• **Input**:

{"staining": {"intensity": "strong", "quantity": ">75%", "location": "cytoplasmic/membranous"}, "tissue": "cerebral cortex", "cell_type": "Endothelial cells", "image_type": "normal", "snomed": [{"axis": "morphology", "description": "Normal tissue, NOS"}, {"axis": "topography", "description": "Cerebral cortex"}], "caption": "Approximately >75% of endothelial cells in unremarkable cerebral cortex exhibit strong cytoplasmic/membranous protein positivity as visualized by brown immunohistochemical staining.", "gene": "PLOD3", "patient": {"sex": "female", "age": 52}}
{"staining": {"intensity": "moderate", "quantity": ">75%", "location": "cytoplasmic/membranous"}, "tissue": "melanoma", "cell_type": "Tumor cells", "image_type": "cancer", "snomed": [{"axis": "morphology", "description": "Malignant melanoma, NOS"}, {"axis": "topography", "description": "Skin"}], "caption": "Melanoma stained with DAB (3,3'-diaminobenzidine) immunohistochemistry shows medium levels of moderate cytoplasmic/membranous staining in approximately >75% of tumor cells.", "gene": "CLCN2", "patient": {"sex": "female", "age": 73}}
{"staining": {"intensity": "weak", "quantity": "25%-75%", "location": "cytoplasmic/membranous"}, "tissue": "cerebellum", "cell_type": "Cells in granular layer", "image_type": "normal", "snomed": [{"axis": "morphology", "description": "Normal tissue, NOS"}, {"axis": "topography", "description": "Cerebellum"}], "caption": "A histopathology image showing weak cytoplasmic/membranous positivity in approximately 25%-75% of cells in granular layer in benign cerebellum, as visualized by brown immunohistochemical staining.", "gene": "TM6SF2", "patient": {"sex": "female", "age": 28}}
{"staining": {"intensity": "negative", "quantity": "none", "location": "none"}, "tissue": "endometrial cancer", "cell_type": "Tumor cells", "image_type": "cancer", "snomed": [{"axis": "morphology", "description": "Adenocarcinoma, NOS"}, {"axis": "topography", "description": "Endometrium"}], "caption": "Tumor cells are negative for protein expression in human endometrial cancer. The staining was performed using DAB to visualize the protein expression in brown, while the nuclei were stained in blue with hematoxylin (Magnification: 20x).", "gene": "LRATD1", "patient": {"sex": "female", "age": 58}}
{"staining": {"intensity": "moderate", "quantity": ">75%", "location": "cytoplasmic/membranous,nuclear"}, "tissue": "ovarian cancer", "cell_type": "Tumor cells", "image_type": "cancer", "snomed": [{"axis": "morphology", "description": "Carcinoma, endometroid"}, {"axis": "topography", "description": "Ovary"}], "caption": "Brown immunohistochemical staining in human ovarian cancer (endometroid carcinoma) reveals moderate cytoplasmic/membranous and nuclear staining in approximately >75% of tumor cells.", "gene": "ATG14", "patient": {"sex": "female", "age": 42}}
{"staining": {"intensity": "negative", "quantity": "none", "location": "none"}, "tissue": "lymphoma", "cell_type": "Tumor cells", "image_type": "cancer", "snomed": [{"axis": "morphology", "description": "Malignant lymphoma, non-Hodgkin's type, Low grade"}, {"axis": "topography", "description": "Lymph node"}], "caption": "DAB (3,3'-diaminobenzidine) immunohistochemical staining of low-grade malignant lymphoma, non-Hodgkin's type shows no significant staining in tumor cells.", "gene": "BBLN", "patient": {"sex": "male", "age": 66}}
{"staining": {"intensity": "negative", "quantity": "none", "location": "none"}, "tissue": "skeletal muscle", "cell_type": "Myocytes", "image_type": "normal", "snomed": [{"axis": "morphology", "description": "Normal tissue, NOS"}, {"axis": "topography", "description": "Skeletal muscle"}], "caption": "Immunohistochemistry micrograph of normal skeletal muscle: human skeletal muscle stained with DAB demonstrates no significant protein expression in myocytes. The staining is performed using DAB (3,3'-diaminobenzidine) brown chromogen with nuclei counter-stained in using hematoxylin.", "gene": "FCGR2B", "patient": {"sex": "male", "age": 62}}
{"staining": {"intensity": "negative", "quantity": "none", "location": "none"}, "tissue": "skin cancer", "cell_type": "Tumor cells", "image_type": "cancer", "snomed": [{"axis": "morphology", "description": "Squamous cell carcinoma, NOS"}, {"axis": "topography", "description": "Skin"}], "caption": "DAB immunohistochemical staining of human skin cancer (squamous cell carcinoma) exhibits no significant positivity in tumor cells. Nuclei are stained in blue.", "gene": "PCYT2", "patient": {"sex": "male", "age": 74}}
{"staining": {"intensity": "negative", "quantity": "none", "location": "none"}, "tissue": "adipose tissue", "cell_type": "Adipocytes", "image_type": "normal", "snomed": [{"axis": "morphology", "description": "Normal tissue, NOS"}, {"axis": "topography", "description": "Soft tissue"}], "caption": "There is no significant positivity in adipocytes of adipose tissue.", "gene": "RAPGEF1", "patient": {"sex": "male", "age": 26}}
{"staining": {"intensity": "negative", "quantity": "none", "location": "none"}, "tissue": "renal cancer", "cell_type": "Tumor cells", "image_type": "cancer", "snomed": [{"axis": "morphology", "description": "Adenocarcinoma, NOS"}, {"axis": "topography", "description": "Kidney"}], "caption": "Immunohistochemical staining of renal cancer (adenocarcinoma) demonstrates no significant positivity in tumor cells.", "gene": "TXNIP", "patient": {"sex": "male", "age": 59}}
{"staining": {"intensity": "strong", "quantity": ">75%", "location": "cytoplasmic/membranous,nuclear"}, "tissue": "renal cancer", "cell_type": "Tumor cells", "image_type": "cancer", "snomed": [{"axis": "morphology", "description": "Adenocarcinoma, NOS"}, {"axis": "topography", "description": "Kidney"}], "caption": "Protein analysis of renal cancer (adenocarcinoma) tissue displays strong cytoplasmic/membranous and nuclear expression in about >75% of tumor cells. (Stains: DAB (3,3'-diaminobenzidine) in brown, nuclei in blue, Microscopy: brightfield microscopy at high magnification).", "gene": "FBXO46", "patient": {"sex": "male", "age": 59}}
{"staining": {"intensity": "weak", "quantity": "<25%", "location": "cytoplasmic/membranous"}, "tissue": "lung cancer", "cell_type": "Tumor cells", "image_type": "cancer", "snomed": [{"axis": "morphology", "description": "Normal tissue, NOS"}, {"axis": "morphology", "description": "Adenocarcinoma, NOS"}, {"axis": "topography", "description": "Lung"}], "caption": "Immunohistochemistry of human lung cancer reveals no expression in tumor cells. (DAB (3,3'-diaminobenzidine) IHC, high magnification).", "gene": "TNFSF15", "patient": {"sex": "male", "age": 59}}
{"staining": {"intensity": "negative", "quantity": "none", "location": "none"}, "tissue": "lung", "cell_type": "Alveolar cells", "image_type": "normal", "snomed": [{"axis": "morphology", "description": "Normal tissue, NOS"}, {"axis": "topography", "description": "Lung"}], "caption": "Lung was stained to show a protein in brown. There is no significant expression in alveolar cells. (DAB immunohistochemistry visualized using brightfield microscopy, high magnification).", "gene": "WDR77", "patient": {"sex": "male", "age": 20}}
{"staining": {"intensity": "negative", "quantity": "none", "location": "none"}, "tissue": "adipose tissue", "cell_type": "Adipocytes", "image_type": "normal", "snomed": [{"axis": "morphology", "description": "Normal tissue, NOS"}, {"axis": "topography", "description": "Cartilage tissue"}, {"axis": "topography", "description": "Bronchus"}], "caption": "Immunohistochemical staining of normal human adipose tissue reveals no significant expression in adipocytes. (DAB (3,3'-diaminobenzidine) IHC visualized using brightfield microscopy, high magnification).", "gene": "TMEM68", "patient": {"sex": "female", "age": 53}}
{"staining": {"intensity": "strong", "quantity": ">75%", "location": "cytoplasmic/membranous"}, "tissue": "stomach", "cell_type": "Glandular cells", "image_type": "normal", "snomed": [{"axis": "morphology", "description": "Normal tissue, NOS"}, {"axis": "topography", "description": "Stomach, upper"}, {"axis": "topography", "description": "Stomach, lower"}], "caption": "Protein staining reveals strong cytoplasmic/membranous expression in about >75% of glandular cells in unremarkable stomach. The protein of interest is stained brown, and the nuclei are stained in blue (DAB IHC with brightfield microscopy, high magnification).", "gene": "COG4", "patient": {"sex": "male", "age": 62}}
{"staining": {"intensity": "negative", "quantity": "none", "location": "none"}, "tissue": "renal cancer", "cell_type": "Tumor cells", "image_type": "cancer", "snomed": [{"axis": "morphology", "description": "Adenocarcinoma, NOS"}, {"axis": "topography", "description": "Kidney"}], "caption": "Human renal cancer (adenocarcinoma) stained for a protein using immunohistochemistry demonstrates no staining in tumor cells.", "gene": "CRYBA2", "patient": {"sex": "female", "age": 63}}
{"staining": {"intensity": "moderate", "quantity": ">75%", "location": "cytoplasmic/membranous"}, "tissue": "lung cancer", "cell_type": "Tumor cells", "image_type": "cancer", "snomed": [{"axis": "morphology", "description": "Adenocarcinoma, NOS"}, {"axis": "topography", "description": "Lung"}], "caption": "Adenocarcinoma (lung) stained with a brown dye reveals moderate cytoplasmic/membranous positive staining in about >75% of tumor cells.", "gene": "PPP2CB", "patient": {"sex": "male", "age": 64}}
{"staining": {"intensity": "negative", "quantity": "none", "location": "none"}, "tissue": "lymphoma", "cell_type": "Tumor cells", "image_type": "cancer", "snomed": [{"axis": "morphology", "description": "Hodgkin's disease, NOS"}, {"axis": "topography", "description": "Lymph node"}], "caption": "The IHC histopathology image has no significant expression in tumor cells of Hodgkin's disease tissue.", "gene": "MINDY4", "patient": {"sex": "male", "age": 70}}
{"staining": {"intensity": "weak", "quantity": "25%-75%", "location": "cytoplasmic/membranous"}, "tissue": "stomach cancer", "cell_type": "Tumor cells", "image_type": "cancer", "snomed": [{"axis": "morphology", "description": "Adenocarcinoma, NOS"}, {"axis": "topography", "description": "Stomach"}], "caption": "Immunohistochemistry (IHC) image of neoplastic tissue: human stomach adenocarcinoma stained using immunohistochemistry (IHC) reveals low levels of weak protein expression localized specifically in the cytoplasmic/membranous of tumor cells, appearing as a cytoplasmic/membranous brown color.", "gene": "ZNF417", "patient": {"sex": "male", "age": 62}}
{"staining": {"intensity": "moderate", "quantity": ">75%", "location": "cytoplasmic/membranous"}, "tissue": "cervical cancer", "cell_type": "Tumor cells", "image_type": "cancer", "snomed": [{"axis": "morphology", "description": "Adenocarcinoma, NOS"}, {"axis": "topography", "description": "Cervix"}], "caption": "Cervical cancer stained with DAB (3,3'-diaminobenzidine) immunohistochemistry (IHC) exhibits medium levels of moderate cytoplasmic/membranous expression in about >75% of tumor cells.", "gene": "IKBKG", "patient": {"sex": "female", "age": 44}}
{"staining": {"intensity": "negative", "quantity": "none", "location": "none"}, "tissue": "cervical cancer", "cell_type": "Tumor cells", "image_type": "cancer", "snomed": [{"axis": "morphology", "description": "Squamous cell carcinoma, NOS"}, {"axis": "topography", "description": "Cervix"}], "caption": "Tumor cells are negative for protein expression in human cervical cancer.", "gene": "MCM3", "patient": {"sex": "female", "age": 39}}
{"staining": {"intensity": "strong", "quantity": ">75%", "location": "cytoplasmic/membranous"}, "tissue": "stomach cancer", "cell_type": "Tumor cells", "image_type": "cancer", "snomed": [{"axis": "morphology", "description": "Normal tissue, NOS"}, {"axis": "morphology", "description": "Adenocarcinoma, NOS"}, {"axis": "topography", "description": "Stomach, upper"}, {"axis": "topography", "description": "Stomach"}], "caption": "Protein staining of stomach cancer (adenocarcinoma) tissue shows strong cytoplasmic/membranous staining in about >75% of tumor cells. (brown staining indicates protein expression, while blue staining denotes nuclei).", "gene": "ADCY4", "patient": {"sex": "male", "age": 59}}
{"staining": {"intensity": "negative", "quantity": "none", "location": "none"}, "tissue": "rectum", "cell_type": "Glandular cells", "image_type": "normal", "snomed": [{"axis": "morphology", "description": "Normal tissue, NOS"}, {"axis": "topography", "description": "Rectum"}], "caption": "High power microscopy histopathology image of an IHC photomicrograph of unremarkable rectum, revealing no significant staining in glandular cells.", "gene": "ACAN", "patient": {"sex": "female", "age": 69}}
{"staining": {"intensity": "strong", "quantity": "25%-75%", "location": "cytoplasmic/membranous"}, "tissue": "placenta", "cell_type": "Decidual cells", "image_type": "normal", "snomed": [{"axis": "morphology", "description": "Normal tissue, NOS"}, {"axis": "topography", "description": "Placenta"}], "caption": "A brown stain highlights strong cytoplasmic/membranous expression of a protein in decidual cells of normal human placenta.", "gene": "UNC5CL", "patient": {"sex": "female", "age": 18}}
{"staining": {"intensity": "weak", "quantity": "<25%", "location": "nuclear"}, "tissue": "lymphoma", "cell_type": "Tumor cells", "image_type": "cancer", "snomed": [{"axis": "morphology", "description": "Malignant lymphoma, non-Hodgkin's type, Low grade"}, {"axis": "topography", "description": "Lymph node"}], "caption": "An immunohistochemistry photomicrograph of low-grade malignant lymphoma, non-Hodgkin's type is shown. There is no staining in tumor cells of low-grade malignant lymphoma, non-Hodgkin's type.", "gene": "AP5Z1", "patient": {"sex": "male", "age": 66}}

• **Problem**: Each line holding "Cervix" should be copied from the material above.

• **Written response**:
{"staining": {"intensity": "moderate", "quantity": ">75%", "location": "cytoplasmic/membranous"}, "tissue": "cervical cancer", "cell_type": "Tumor cells", "image_type": "cancer", "snomed": [{"axis": "morphology", "description": "Adenocarcinoma, NOS"}, {"axis": "topography", "description": "Cervix"}], "caption": "Cervical cancer stained with DAB (3,3'-diaminobenzidine) immunohistochemistry (IHC) exhibits medium levels of moderate cytoplasmic/membranous expression in about >75% of tumor cells.", "gene": "IKBKG", "patient": {"sex": "female", "age": 44}}
{"staining": {"intensity": "negative", "quantity": "none", "location": "none"}, "tissue": "cervical cancer", "cell_type": "Tumor cells", "image_type": "cancer", "snomed": [{"axis": "morphology", "description": "Squamous cell carcinoma, NOS"}, {"axis": "topography", "description": "Cervix"}], "caption": "Tumor cells are negative for protein expression in human cervical cancer.", "gene": "MCM3", "patient": {"sex": "female", "age": 39}}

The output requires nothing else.